Update 26.3.2021: This is a repost of a blog post I made four years ago. Since then many tools have gained widespread acceptance, like Overleaf, and latexmk has superseded the need to have arcane makefiles for latex projects. But I believe that the general concept of including stuff into compiled latex PDFs using lower-level git commands is still valuable.

Introduction

With most of my collaborators, we use git for version control of draft papers, written in latex. I usually bundle a makefile in the git repo to check for unresolved references and rerun [pdf]latex if necessary. In this post I will discuss how to use low-level git commands to embed useful information into the generated PDF.

The trick

My workflow is usually:

  1. Edit the source, adding or editing figures if necessary
  2. Commit and push
  3. Make PDF and email to colleagues to inform them of my changes

Unfortunately I all to often either forget about stage 2 or leave files out when committing. A surefire way of spotting this (and also knowing which version of the PDF people are discussing) would be to print both the commit and the number of uncommitted changes in the paper directory, in the PDF file.

If one trusts one's local system, i.e., you are happy to use the --shell-escape flag to pdflatex, and you have a fairly recent version of git, this is all easy to do. I have the following in the abstract of a paper I am currently working on (the forced linebreaks and noindents are clunky, but what can you do...):

\\ \noindent
\textbf{Compiled from commit:}
\input "|git describe --first-parent"
\\ \noindent
\textbf{Files in paper directory with uncommitted changes: }
\input "|git diff-index --name-only HEAD -- ./ | wc -l"

I appreciate that git describe is a porcelain command and git diff-index is plumbing, but they get the results I want. Note that for git describe --first-parent to work, a release has to have been tagged at some point.

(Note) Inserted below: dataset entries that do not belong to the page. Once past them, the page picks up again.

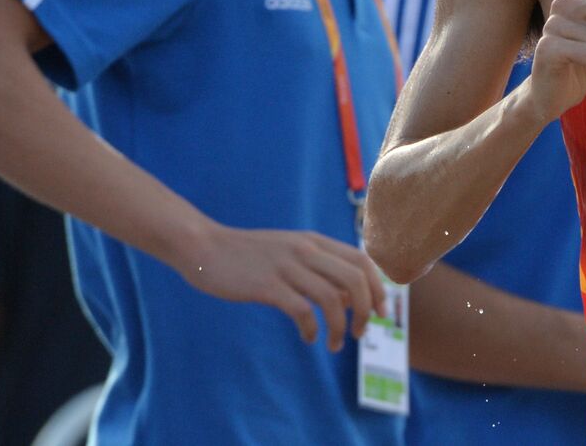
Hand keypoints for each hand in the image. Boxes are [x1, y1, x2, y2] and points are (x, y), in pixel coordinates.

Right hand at [176, 223, 386, 350]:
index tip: (382, 312)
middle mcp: (306, 250)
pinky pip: (303, 311)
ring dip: (340, 328)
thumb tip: (349, 297)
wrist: (204, 247)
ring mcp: (287, 267)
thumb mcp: (289, 251)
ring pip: (333, 299)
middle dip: (367, 311)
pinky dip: (312, 330)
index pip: (363, 261)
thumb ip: (318, 266)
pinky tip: (308, 339)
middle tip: (361, 333)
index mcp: (314, 241)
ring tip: (336, 345)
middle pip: (356, 280)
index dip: (379, 288)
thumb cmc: (248, 255)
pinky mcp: (267, 286)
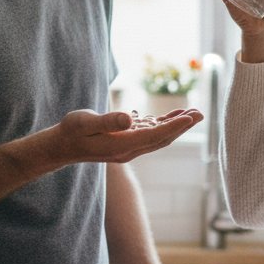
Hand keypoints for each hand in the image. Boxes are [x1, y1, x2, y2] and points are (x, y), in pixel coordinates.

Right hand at [47, 108, 203, 165]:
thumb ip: (108, 121)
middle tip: (201, 113)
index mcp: (122, 145)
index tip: (191, 117)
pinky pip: (150, 135)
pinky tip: (171, 116)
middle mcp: (129, 150)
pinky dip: (163, 125)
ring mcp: (128, 148)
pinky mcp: (126, 143)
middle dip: (182, 126)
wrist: (62, 146)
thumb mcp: (86, 122)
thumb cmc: (72, 131)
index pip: (155, 136)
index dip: (174, 126)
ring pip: (158, 137)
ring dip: (176, 125)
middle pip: (162, 138)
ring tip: (193, 113)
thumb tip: (129, 119)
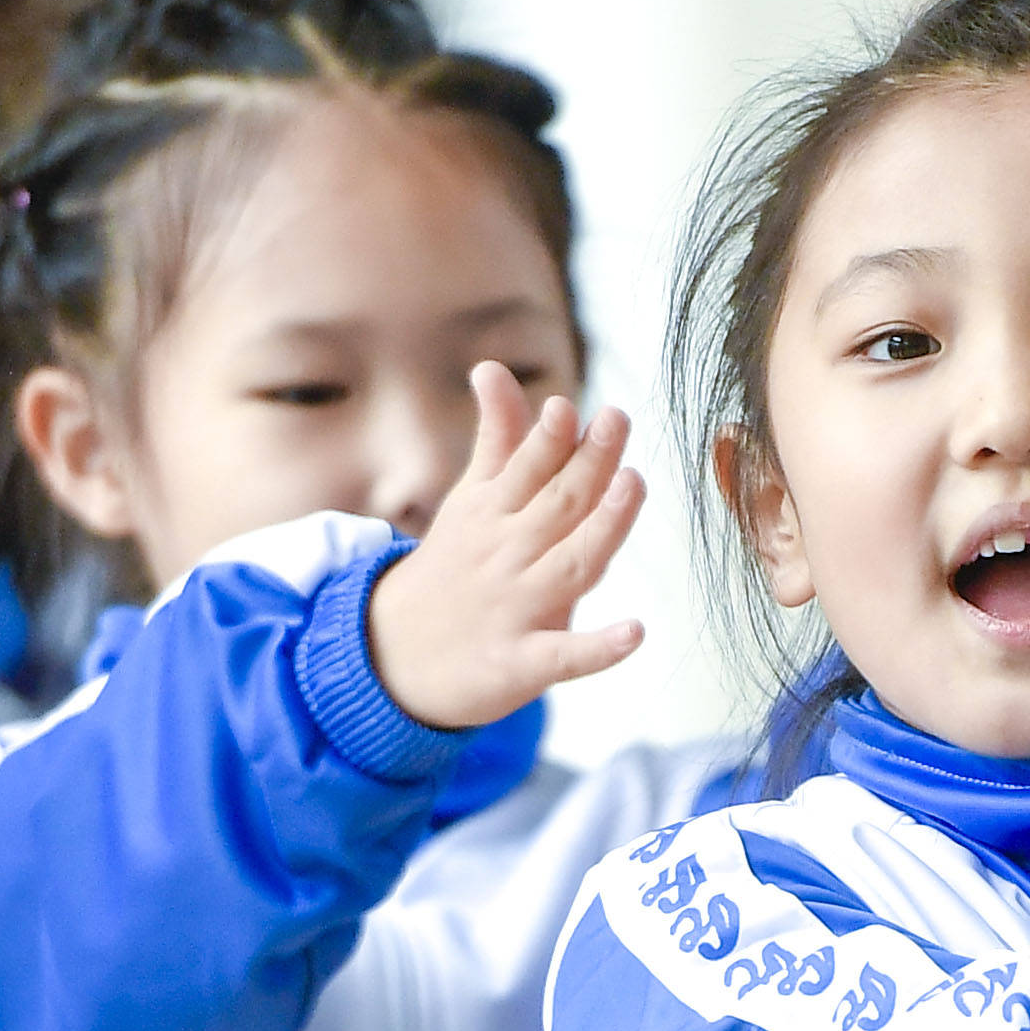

Anyway, I have found this useful! I'm not, it seems, the first person to have pondered this:

  • Here is a similar but more sophisticated approach by Thore Husfeldt
  • Something simpler from Ward Muylaert
  • And there's even a gitinfo package in CTAN.

In my case, though, it was inspired by a Hacker News discussion that I can't find now, from several months back. If I can find it I'll add a reference here.